If you choose to get one of these as a portable hacking platform, the best of luck to you. They're roughly as power-hungry as a pineapple without any antenna attached. On the other hand, if your biggest gripe with the pineapple is performance and you have one or two wifi adapters with interesting chipsets in them, then yeah, this could definately work. But if you're going to transmit 1W of power, you're going to have to bring a big battery to the party aswell. In fact, I would highly recommend getting a powered hub for this scenario. And no, you can't get the Odroid to acquire its power from USB like you can with the Pi, in part because the USB spec says max power draw on a single connection is 0.5A and the Odroid can need quite a bit more in certain scenarios. I have a USB harddisk that tries to run fully off of USB power and while my laptop has no issues the Odroid just dies trying to power it.

Edited by Cooper
Posted

Thanks Cooper, your wealth of knowledge and your perspective on things, is always helpful.

I'll ask here if I have any other questions.

The XU looks really good too, 4xUSB 2.0 and 2xUSB 3.0, 8 cores, but I see it is about at its eol.

I guess was just to much money for tinkering, and they didn't sell many.

Posted (edited)

Are you kidding me? The XU is the new one, only on the market since last August. This puppy is a lot of things but most certainly NOT EOL.
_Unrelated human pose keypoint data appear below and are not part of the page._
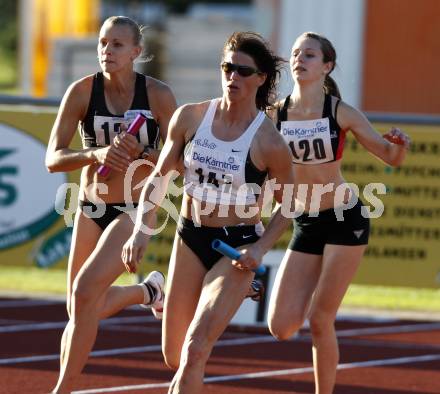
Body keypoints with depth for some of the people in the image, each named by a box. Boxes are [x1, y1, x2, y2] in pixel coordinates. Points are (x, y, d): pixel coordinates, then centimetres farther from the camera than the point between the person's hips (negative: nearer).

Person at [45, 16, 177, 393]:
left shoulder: (158, 94, -11)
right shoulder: (82, 92, -8)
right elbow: (53, 159, -11)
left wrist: (140, 153, -26)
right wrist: (96, 154, -30)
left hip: (136, 210, -4)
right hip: (91, 209, 4)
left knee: (85, 291, -23)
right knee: (82, 311, 11)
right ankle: (148, 291, 43)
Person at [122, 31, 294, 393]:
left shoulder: (270, 143, -14)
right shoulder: (190, 117, -4)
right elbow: (160, 177, 8)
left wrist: (260, 248, -14)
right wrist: (141, 230, -1)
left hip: (237, 246, -4)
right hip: (190, 238, 4)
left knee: (194, 351, -18)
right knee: (174, 357, 10)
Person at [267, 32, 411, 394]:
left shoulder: (341, 113, -9)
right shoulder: (275, 116, -3)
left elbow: (391, 157, -2)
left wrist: (400, 145, -24)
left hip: (345, 220, -3)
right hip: (305, 226, 3)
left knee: (319, 320, -6)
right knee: (282, 327, -5)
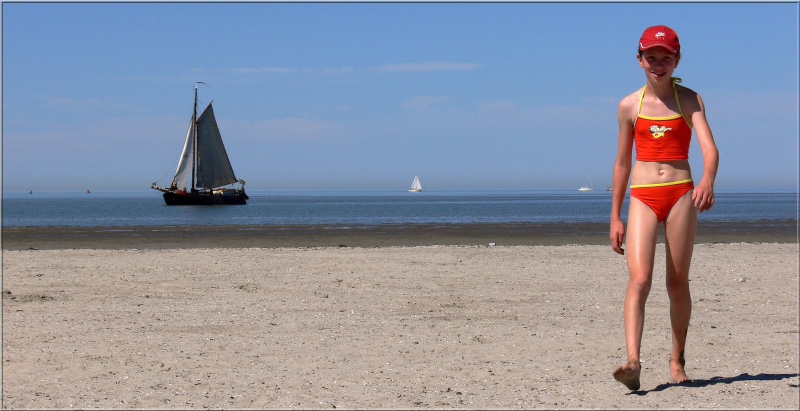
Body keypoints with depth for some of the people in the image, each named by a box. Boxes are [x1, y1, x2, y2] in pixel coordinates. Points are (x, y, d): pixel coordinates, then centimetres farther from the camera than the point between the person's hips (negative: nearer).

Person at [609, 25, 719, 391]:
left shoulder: (689, 100, 3)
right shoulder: (629, 105, 7)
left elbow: (709, 147, -11)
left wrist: (707, 180, -33)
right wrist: (615, 218, 12)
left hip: (681, 195, 0)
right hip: (642, 197, 0)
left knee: (677, 282, 6)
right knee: (639, 279, -16)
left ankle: (677, 360, 23)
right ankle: (632, 362, -27)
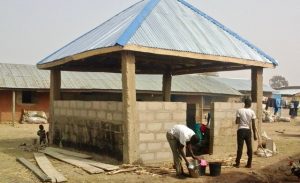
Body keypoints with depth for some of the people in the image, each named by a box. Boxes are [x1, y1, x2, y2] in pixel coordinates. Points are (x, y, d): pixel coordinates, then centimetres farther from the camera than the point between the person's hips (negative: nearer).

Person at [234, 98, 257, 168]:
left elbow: (237, 122, -6)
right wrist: (254, 134, 4)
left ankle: (237, 163, 6)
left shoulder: (239, 111, -6)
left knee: (240, 147, 3)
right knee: (249, 147, 8)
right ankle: (249, 164, 11)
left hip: (241, 130, -1)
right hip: (248, 130, 1)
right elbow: (253, 125, -2)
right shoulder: (252, 112, -2)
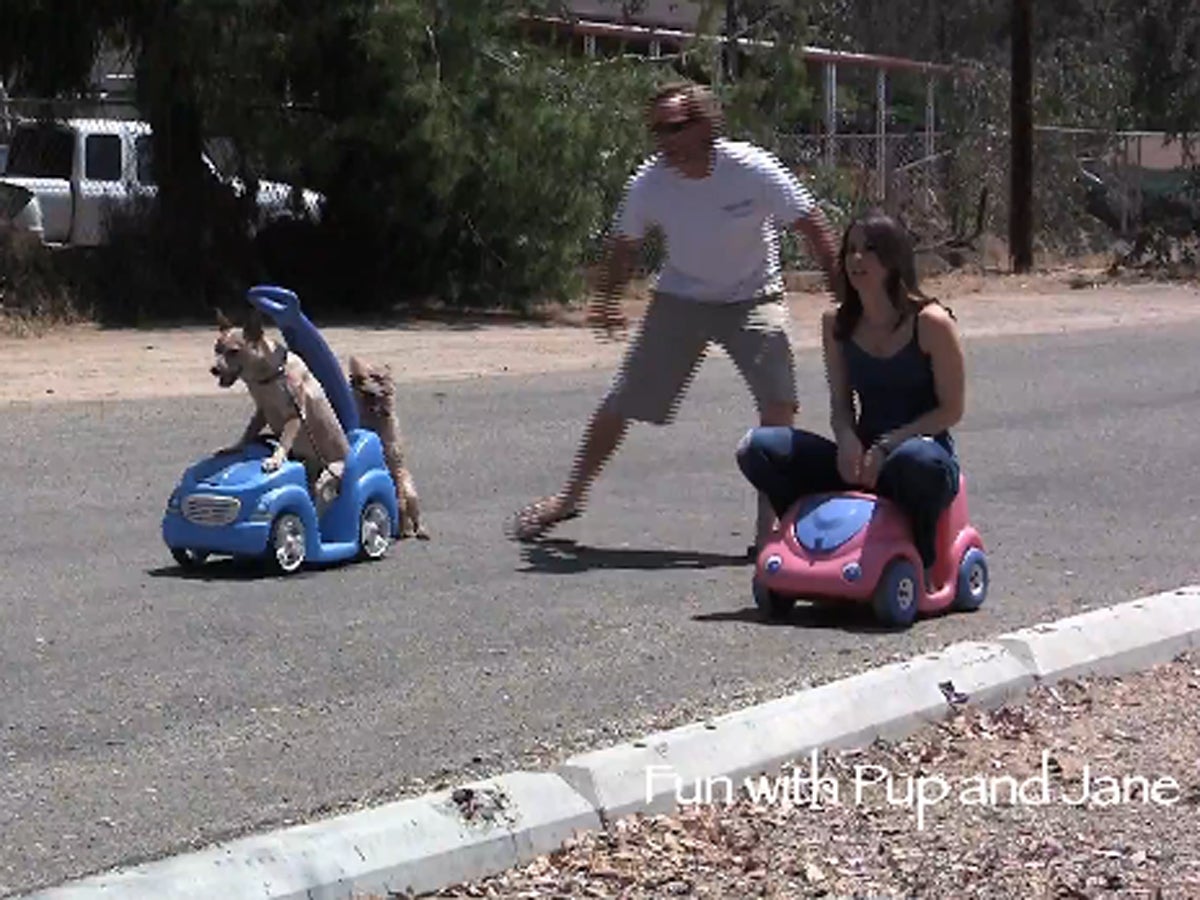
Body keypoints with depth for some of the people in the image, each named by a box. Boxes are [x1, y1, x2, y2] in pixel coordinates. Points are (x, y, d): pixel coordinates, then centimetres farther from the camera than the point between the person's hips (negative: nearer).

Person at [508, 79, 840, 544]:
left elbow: (811, 223, -15)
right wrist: (606, 300, -2)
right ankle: (570, 496, 17)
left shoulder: (753, 170, -24)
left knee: (778, 400, -22)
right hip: (680, 300, 2)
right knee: (620, 402, -1)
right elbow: (625, 245, 4)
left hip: (752, 298, -2)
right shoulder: (649, 182, -16)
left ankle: (772, 512, -9)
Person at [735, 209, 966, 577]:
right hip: (862, 459, 4)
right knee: (756, 448, -16)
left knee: (917, 458, -43)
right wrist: (847, 439, -15)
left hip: (924, 447, -4)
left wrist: (888, 444, -19)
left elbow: (951, 409, -8)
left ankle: (921, 561, -15)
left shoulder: (930, 322, -10)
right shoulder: (838, 323, 4)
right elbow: (840, 404, 8)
It's a cool board, with the 8-core Exynos5 in big.LITTLE configuration - this chip has 4 A7's and 4 A15's. The A15 cores are approx. 40% faster clock-for-clock compared to the A9 but they draw considerably more power. When load is light the chip scales down to the 4 A7s which are, like, ultra low power and performance (and apparently it's physically impossible to use all 8 cores at once). This chip powers the Google Nexus 10.

Main drawback? A price tag just shy of 170 bucks. You can get almost 3 U3s for that amount of money.
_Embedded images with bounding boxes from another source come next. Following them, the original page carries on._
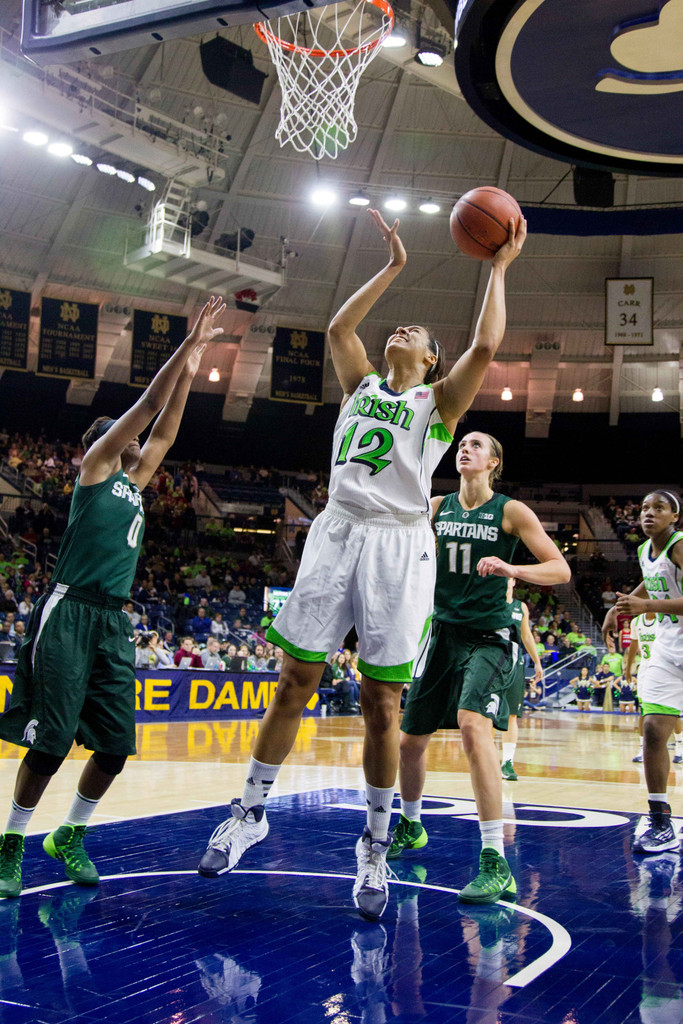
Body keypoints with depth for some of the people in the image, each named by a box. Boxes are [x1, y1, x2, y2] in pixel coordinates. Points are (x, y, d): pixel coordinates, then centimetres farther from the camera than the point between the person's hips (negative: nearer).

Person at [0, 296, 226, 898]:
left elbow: (164, 429, 24)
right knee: (51, 740, -9)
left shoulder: (134, 481, 22)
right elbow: (147, 405, -2)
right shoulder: (95, 465, 4)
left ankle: (70, 836, 21)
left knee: (116, 744, 2)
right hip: (69, 614, -7)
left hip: (113, 622, 7)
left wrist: (190, 371, 18)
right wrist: (187, 344, 0)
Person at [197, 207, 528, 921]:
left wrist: (498, 268, 0)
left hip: (398, 546, -3)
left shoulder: (438, 400, 8)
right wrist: (394, 266, 19)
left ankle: (375, 844, 13)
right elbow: (338, 327, 13)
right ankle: (251, 814, 18)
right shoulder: (361, 384, 20)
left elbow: (484, 347, -6)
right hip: (337, 534, 3)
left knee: (381, 704, -1)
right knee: (294, 684, 5)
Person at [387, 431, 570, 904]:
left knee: (473, 724, -29)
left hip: (489, 637, -5)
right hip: (442, 633, 5)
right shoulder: (435, 507, 8)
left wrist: (511, 569, -25)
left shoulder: (511, 511, -4)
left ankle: (496, 864, -27)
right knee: (411, 739, 12)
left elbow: (561, 569, -9)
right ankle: (411, 826, 42)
Note that the XU uses a PowerVR graphics part instead of the Mali you get with the U3. It would appear the PowerVR is much better supported by Linux.
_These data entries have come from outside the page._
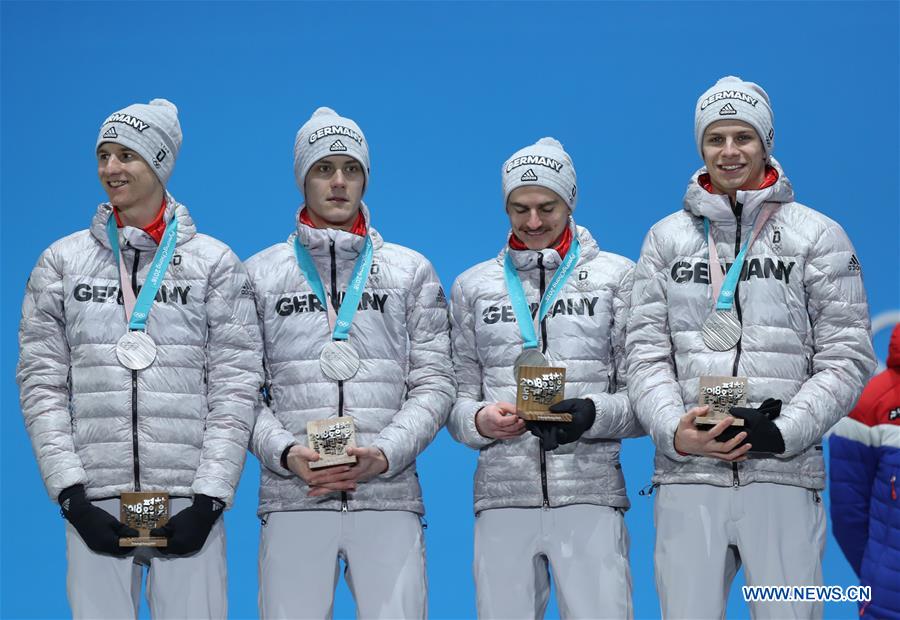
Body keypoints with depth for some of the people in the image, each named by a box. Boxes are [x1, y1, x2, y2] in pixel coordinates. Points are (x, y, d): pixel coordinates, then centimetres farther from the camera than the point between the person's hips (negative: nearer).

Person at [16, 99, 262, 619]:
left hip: (189, 500, -1)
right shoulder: (62, 262, 10)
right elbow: (42, 384, 6)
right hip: (97, 501, 1)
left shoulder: (215, 262, 6)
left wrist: (209, 498, -8)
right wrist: (72, 495, -4)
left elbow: (235, 387, 1)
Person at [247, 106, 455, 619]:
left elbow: (434, 382, 6)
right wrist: (285, 452, -10)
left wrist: (385, 453, -10)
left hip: (389, 498, 0)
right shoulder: (261, 275, 12)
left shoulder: (411, 272, 13)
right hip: (293, 499, 0)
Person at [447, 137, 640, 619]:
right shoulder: (473, 285, 15)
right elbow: (458, 396, 15)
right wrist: (479, 420, -8)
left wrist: (592, 415, -15)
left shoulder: (617, 276, 7)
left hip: (590, 494, -2)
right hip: (502, 495, 2)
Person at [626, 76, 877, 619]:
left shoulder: (818, 236, 5)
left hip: (784, 476, -2)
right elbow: (647, 352, 8)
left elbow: (847, 357, 1)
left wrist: (783, 430, -12)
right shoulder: (668, 238, 13)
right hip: (687, 477, 2)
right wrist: (675, 431, -10)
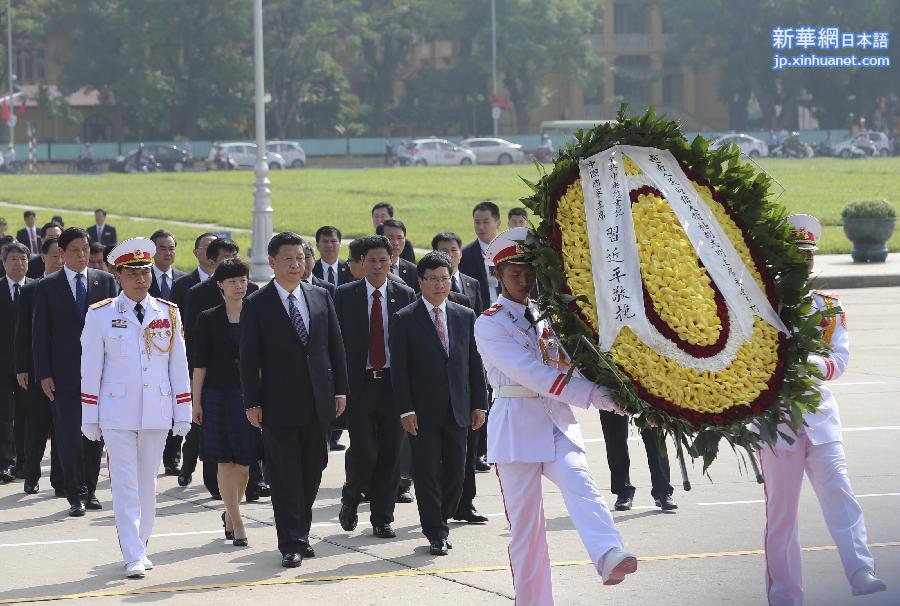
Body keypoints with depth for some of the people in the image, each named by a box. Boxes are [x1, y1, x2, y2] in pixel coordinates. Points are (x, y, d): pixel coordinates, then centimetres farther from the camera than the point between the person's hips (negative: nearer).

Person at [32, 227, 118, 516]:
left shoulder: (105, 281, 7)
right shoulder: (47, 287, 2)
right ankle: (76, 495, 3)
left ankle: (90, 490, 18)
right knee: (70, 437, -5)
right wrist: (44, 374, -5)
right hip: (65, 375, -2)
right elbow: (40, 333, 2)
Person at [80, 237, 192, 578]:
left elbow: (178, 365, 9)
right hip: (117, 414, -3)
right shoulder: (100, 315, -1)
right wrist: (89, 418, -1)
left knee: (147, 484, 10)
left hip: (157, 413, 3)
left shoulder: (168, 313, 6)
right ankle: (133, 557, -7)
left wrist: (183, 413, 6)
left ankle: (140, 547, 23)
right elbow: (91, 370, 1)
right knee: (125, 486, -6)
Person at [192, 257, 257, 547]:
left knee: (243, 463, 5)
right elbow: (200, 363, 0)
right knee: (225, 462, -3)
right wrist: (196, 402, -4)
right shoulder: (208, 319, 0)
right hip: (218, 395, -2)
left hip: (248, 396, 2)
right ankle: (236, 523, 1)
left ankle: (230, 513, 25)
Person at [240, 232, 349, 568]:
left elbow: (335, 346, 12)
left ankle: (300, 533, 24)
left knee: (312, 471, 10)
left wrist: (340, 389, 6)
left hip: (318, 401, 4)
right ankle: (292, 543, 0)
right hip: (279, 404, -4)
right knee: (286, 476, -3)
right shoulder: (257, 305, -3)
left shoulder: (321, 297, 9)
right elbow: (249, 358, -4)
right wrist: (252, 403, -9)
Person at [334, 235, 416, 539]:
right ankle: (351, 499, 20)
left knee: (390, 453, 3)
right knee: (363, 451, -8)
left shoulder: (405, 295, 7)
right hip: (359, 383, -2)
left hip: (394, 383, 2)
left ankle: (382, 518, 12)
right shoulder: (345, 295, 3)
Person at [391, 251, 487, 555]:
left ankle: (437, 523, 23)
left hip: (458, 410, 3)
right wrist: (406, 410, -11)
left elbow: (475, 364, 12)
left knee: (455, 472, 5)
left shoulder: (465, 317, 9)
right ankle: (436, 533, 7)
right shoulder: (405, 320, -2)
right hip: (423, 412, -3)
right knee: (427, 473, -1)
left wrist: (479, 404, 6)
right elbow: (399, 370, -5)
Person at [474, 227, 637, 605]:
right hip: (517, 425, -3)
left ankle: (610, 557, -47)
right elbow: (532, 374, -15)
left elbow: (569, 364, 17)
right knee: (525, 522, 0)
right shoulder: (490, 324, -4)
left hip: (557, 420, 3)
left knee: (579, 484, -24)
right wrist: (596, 396, -22)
And just so you know, since these are development boards HardKernel only guarantee availability for about 1 to 1.5 years. After that they tend to introduce a replacement part and you simply won't be able to buy the old ones anymore unless you buy in considerable bulk. One guy got bitten in the arse by this as he had designed a device around the U2 and they changed the size on him with the U3 at about a moments notice. They've since promised to both announce any upcoming changeovers when an old device goes EOL and its replacement part will be the new deal, plus they're going to try to retain the board dimensions if at all possible and if it's not they will inform people beforehand that the change is coming and what exactly it will entail. We'll have to see it happen first, though.